On Friday, July 12, Gaël Bodénès was sentenced by French justice to two years of suspended imprisonment and a three-year ban on managing a company for bribing tax officials in three African countries. Judges were convinced, thanks to messages found and included in the file, that the Bourbon Group or its partners had indeed paid bribes during tax adjustments in Nigeria, Cameroon, and Equatorial Guinea in 2011 and 2012. According to the court, "it was at the group level that the decision was made and the expected benefit identified."

The judges determined that these decisions to pay illegal sums – more than 3 million dollars in total – were made within Bourbon's Executive Committee (Comex) by its three then-deputy managing directors. Gaël Bodénès, Laurent Renard, and Christian Lefevre are thus identified as the "perpetrators of corruption offenses." The first two were sentenced to two years of suspended imprisonment, a fine of 80,000 euros, and a "ban on holding social mandates, managing, or directing a commercial company for three years."

Christian Lefevre received a 30-month suspended prison sentence due to an additional conviction for concealed work related to certain activities transferred to a company he managed.

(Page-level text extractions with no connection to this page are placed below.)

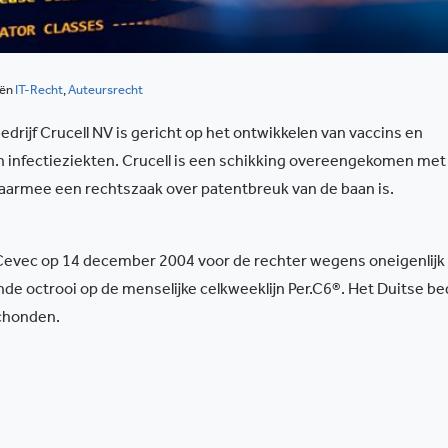
eën
IT-Recht
,
Auteursrecht
rijf Crucell NV is gericht op het ontwikkelen van vaccins en
an infectieziekten. Crucell is een schikking overeengekomen met
aarmee een rechtszaak over patentbreuk van de baan is.
evec op 14 december 2004 voor de rechter wegens oneigenlijk
de octrooi op de menselijke celkweeklijn Per.C6®. Het Duitse bed
schonden.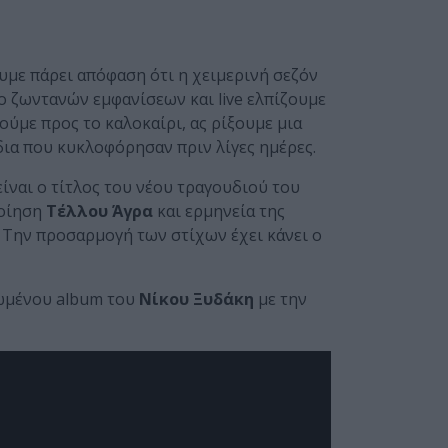
υμε πάρει απόφαση ότι η χειμερινή σεζόν
δο ζωντανών εμφανίσεων και live ελπίζουμε
ούμε προς το καλοκαίρι, ας ρίξουμε μια
δια που κυκλοφόρησαν πριν λίγες ημέρες.
είναι ο τίτλος του νέου τραγουδιού του
ποίηση
Τέλλου Άγρα
και ερμηνεία της
. Την προσαρμογή των στίχων έχει κάνει ο
ωμένου album του
Νίκου Ξυδάκη
με την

The Marseille prosecutor's office had requested sentences of one to 18 months in prison against these three Comex members. 

A central figure in this case, Marc Cherqui, former tax director of Bourbon, was sentenced to six months of suspended imprisonment and a 30,000-euro customs fine. It was the discovery of a sum of 250,000 dollars in his suitcase at Marseille airport in October 2012, upon his return from Nigeria, that triggered the case. The court ordered the confiscation of this sum "indissociably linked to corruption," considering that Cherqui was bringing it back "for his own account and benefit."

The court justified his lighter sentence than the three years in prison, including eighteen months suspended, demanded by the prosecution by the "great transparency with investigators and justice" demonstrated by Cherqui. He was the only one of the eight defendants tried in May to recognize and assume the facts.

The Bourbon Group, which now employs more than 5,900 people in 38 countries, announced through its lawyer, Patrick Maisonneuve, that it would appeal this conviction pronounced by the Marseille correctional court (southeast), where the company is headquartered.